Wherever my daughter and I went throughout the weekend, those old acquaintances followed, but my Father always went ahead of us and was found waiting for us. He met me in the morning Bible session and reminded me again to ‘turn my eyes toward Jesus’. He invited me to listen to Him during a workshop where I was reminded that I am ‘fearfully and wonderfully made” and when I’m discontent with who I am, who I wish I could be more like, it saddens the Holy Spirit, for He made me exactly the way that I am. He told me to ‘put my heart at ease…for this is what God PLANNED for me-for this weekend and for my life!’ In the evening Bible session He told me again that my sins are gone, I am forgiven! He also told me that when I start to get off course, He will arrange circumstances so that my focus/my aim will remain on Him. I can’t say the weekend ever became relaxing or comfortable, but I was made stronger by my Father each moment.
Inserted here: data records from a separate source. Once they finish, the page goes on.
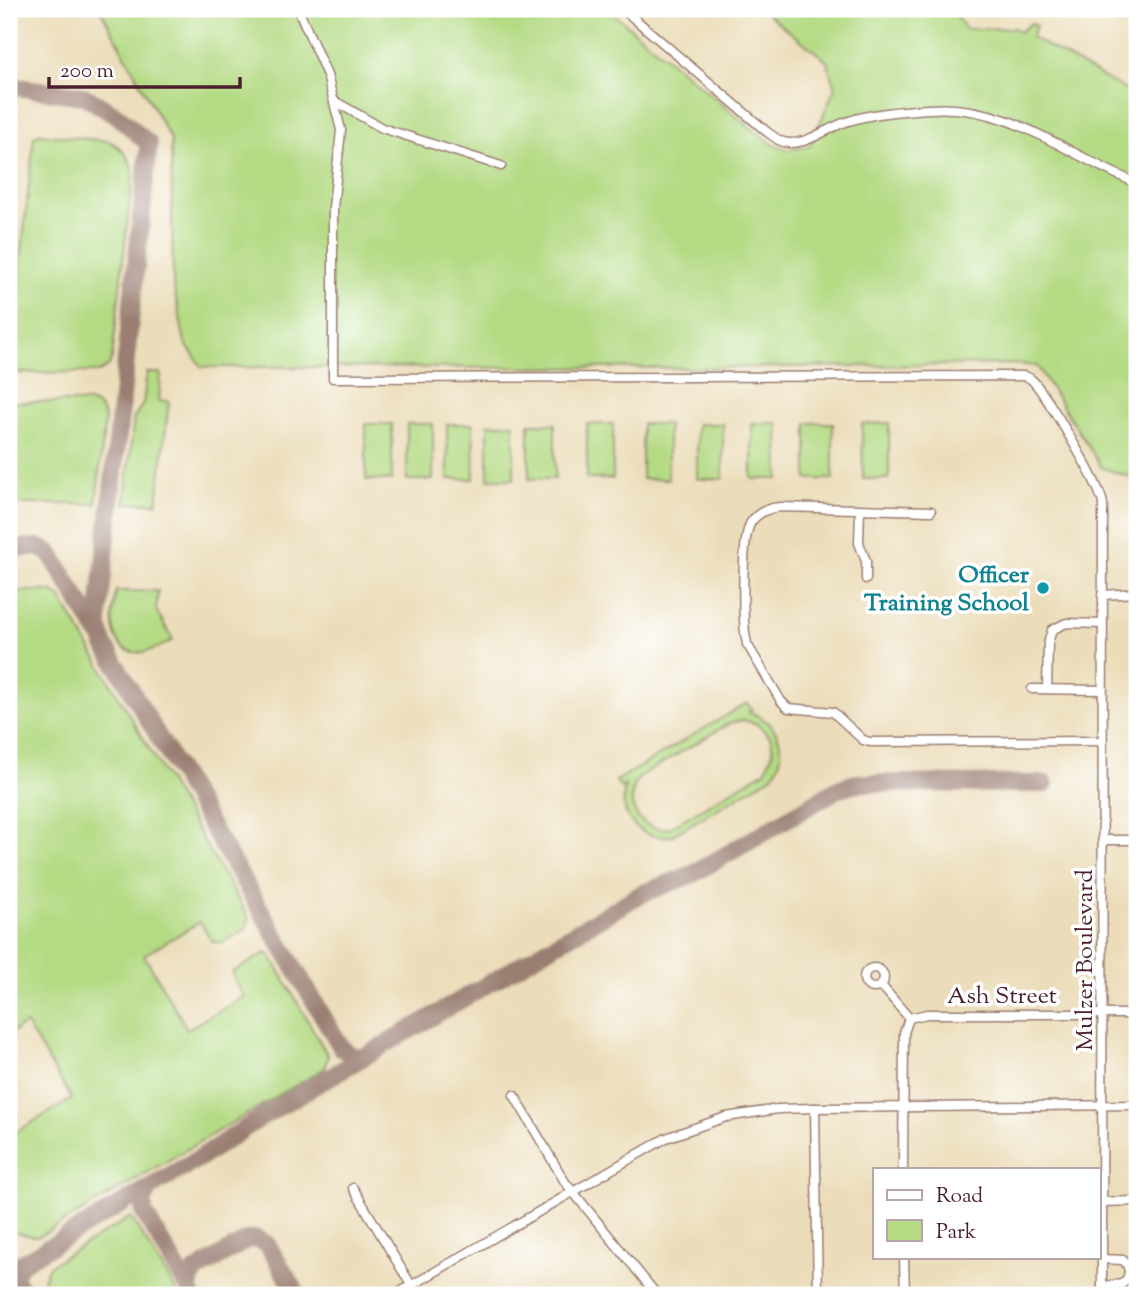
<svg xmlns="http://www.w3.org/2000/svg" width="1146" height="1304" font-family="'Sorts Mill Goudy',serif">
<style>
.green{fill:#b4da83;stroke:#7f7c57;stroke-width:2;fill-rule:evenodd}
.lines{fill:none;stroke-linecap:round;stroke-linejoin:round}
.taxiway{stroke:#9a7e72;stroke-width:18}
.runway{stroke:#9a7e72;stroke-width:44}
.street-casing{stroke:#9a7e72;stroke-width:11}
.street{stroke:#fff;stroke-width:8}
.culture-dot{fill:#0f9aa8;stroke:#fff;stroke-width:2.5}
.labels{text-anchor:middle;stroke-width:7;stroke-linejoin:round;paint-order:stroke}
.culture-label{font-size:24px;font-weight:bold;fill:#0d838f;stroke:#fff;text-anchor:end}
.street-label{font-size:24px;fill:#4a1f2b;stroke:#fff}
</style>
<rect width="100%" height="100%" fill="#fff"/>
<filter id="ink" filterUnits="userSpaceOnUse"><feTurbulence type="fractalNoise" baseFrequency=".0143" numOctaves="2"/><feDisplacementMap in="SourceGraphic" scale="14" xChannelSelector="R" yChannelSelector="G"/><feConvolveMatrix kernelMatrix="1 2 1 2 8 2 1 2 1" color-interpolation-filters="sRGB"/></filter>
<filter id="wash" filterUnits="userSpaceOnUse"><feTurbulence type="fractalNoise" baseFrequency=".00686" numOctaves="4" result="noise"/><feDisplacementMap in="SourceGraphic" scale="28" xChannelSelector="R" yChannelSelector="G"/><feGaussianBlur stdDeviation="1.57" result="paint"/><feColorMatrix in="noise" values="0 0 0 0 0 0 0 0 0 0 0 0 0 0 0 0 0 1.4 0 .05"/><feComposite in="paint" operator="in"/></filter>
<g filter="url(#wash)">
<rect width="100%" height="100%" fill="#ebddb9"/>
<g class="green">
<path d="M100 9H608L748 126 774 145 788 150 810 146 835 88 827 61 761 9H951L966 29 1013 28 1020 32 1031 23 1036 26 1031 37 1137 96V479L1102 468 1037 366 1016 364 706 368 202 367 185 343 173 284 171 140Z"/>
<path d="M38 134 109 141C124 149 131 158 133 174L112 358 109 366 99 372 9 373 34 137Z"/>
<path d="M147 373H161L159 401H169L157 503H125L134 417 143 404Z"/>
<path d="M9 402H89C100 406 102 409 105 419L96 504H9Z"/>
<path d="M778 423 779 479H752V424Z"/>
<rect x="807" y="423" width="26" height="56"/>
<path d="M889 423V479H863L862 424Z"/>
<rect x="366" y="424" width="26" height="56"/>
<rect x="407" y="424" width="26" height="56"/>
<path d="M447 424H473L474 479H448Z"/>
<rect x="488" y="424" width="26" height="55"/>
<rect x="529" y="424" width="26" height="55"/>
<rect x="587" y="424" width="26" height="55"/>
<rect x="642" y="424" width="26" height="55"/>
<rect x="697" y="424" width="26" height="55"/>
<path d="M9 591H52L60 597 249 918 246 929 222 943 212 941 200 922 144 955 187 1029 244 997 233 977V972L266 953 271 956 328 1056 325 1068 38 1237 17 1233 9 1229V1136L72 1099 26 1024 9 1034Z"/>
<path d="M116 591H158L156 610 173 640C150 654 118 664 113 625 111 614 115 602 116 591Z"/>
<path d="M747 703 752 710 749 712C778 721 792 753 771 777L671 836C640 841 617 817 625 786L621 788 616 781ZM743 720 757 724 771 738 773 752 765 771 669 828C637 833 620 799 641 776L730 723Z"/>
<path d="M131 1217 179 1295H45L43 1280 49 1266Z"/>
</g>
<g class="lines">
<g class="taxiway">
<path d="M9 86 84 96 118 116 149 144 99 612V628L104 644 341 1047 350 1055 364 1057"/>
<path d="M9 548 38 547 50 553 98 633"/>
<path d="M151 1187 143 1201 144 1213 192 1294"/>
<path d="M9 1266 22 1263 203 1156 265 1115 641 894 693 874 840 788 856 783 1045 784"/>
<path d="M190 1292V1280L196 1271 247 1240 257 1239 267 1244 298 1295"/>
<path d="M12 1295 13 1276 22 1263"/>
</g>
<path class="runway" d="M9 1294 10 1295"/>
</g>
</g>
<g filter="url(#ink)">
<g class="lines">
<g class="street-casing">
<g id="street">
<path d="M298 9 327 75 341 130 333 208V378L1024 376C1029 378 1029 377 1033 381 1048 398 1100 484 1103 504L1102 1295"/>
<path d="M623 9 766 131C773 136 780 143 789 143 809 144 830 126 849 121 874 113 902 111 929 109 1009 102 1067 156 1137 183"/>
<path d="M336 102 382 128 501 166"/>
<path d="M860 509 859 543 866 561V579"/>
<path d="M931 511 780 507C768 508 758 512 751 522 741 538 743 612 745 633L747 644 781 701 788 708 833 712 863 740 870 742 1102 741"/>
<path d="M1102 595 1137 593"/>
<path d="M1032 689 1102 690"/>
<path d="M1047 689 1048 643 1052 630 1066 623 1101 624"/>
<path d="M1103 840H1137"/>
<circle cx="874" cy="978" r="10"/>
<path d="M881 985 909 1018"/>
<path d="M909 1018 927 1014H1137"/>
<path d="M514 1095 565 1182 657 1295"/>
<path d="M815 1108 818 1295"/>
<path d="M903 1169 904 1033 909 1018"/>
<path d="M353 1188 417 1295"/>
<path d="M1101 1202 1137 1201"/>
<path d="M904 1257 905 1295"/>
<path d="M1101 1259 1123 1260C1131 1268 1131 1277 1122 1284L1102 1286"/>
<path d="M395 1295 666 1138 726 1117 778 1109 815 1108 1137 1105"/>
</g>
</g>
<use href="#street" class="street"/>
</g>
</g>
<circle class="culture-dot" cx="1043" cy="588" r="7"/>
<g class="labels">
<g class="culture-label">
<text x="1029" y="582">Officer<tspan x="1029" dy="28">Training School</tspan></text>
</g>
<g class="street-label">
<text transform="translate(1084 960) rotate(-90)" y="8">Mulzer Boulevard</text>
<text x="1002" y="1003">Ash Street</text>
</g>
</g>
<rect width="1146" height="1304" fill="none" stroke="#fff" stroke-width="35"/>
<rect x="873" y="1168" width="228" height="91" fill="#ffffff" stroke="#b7a5aa" stroke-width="2"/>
<rect x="887" y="1190" width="35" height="10" fill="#ffffff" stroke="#b7a5aa" stroke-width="2"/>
<text x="936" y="1202" font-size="21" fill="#4a1f2b">Road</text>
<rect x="887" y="1220" width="35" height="21" fill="#b4da83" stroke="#b7a5aa" stroke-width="2"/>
<text x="936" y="1238" font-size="21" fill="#4a1f2b">Park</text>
<path d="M49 77v10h191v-10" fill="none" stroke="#4a1f2b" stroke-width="3.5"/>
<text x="60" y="77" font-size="21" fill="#4a1f2b" stroke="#ffffff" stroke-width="5" paint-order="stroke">200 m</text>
</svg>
By the end of the session on Sunday, I was pretty tired and I asked Anna if she would mind if we skipped breakfast and just headed home. She said that was fine and then took the opportunity to remind me that we’d be passing Culver’s at some point. But even the trip home was anointed, because I was able to hear a sermon by Irwin Lutzer from Moody Church on Psalms 23 that essentially encapsulated what God took me through during the weekend. Lutzer explained that the Valley of the Shadow of Death is a real valley in Israel that is harsh and difficult and many have not survived it, but shepherds would take their sheep through it in order to bring them to higher, more fertile ground. And even more… sheep being timid creatures wouldn’t want to venture through it, so a Shepherd would sometimes carry a lamb on his shoulders so that the mother of the lamb would feel compelled to follow, which would then cause more of the flock to follow her. If it weren’t for my daughter wanting to go to camp, I would have had no reason to go. Isn’t that precious?! That just makes me cry all over again. By the time the sermon was done, I felt fully loved by God. I’m sure my daughter thinks ‘Mom has lost it!’ because I just let the tears flow, but I was able to explain to her that God was talking to me and when He does, I often cry. It was also a rare opportunity to show her my vulnerability so that she feels free to do the same.
To bring this experience around full circle, while listening to Lutzer I happened to remember that my Bible reading for Friday morning, the day on which we left for the retreat, had included Psalm 23 (because as I said previously, I have been reading 3 chapters in Psalms a day, and Friday’s was chapters 22-24.) I remember reading chapter 23, but it came across more as poetry and not personally impactful; little did I understand on Friday morning that God was preparing me.
Thank you God for being so faithful. Thank you for planning my days so specifically and purposefully. You are so good. Amen.